The key turns and the door is slammed open.
It’s been a long time and I
Don’t romanticize the cobwebs anymore.
The view of my childhood days
Has now vanished.
But the room remains the same.
I am reminded but vaguely
Of cold, saturnine nights and
His love letters.
The ones that I preserved for long
Until mum threw them away.
I monitor my steps too carefully,
I even take off my shoes.
The imprint of my feet over the dusty mosaic floor,
Like that of Goddess Saraswati
I was told, once.
The air smells of grandpa’s stories,
Freshly baked, right out of the oven.
The day he died, it was my turn to narrate.

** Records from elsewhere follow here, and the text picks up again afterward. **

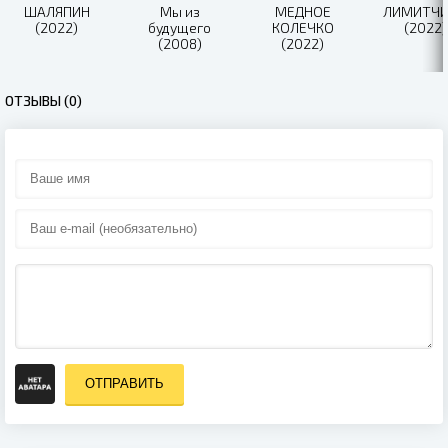
ШАЛЯПИН
Мы из
МЕДНОЕ
ЛИМИТЧ
(2022)
будущего
КОЛЕЧКО
(2022)
(2008)
(2022)
ОТЗЫВЫ (0)
ОТПРАВИТЬ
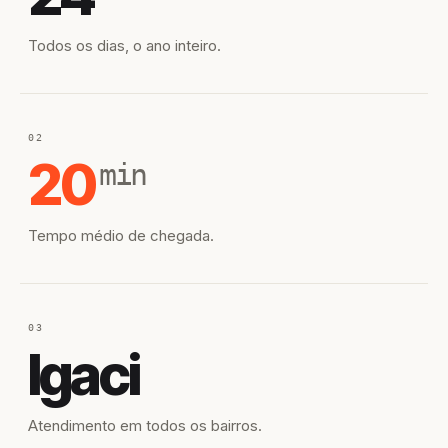
Todos os dias, o ano inteiro.
02
20
min
Tempo médio de chegada.
03
Igaci
Atendimento em todos os bairros.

The door to the balcony is locked.
I, sticking my nose out through the railings,
As a lonely ice cream seller,
Wiped the sweat off his forehead with the back of his hand.
The right side is no different from the left.
A curious void of vacancy,
My half-formed thoughts troubling me.
That year when books were my only friends
And I cut my hair,
To mourn my own death.
That mono-syllabic laugh at the back of my head,
A familiar sound.
The lips spreading wide and the eyes contracting,
Just a little bit.
The most beautiful smile I had ever seen.
I count my steps. Twenty-two to my room.
That unfinished bottle of grandma’s lemon pickle,
Most faithful companion to our afternoon dal and rice.
I pick it up and stare at the circle bereft of dust
Protected by the bottle’s lower rim.
I place it back, after a while.
Keeping in mind the limpid outlines.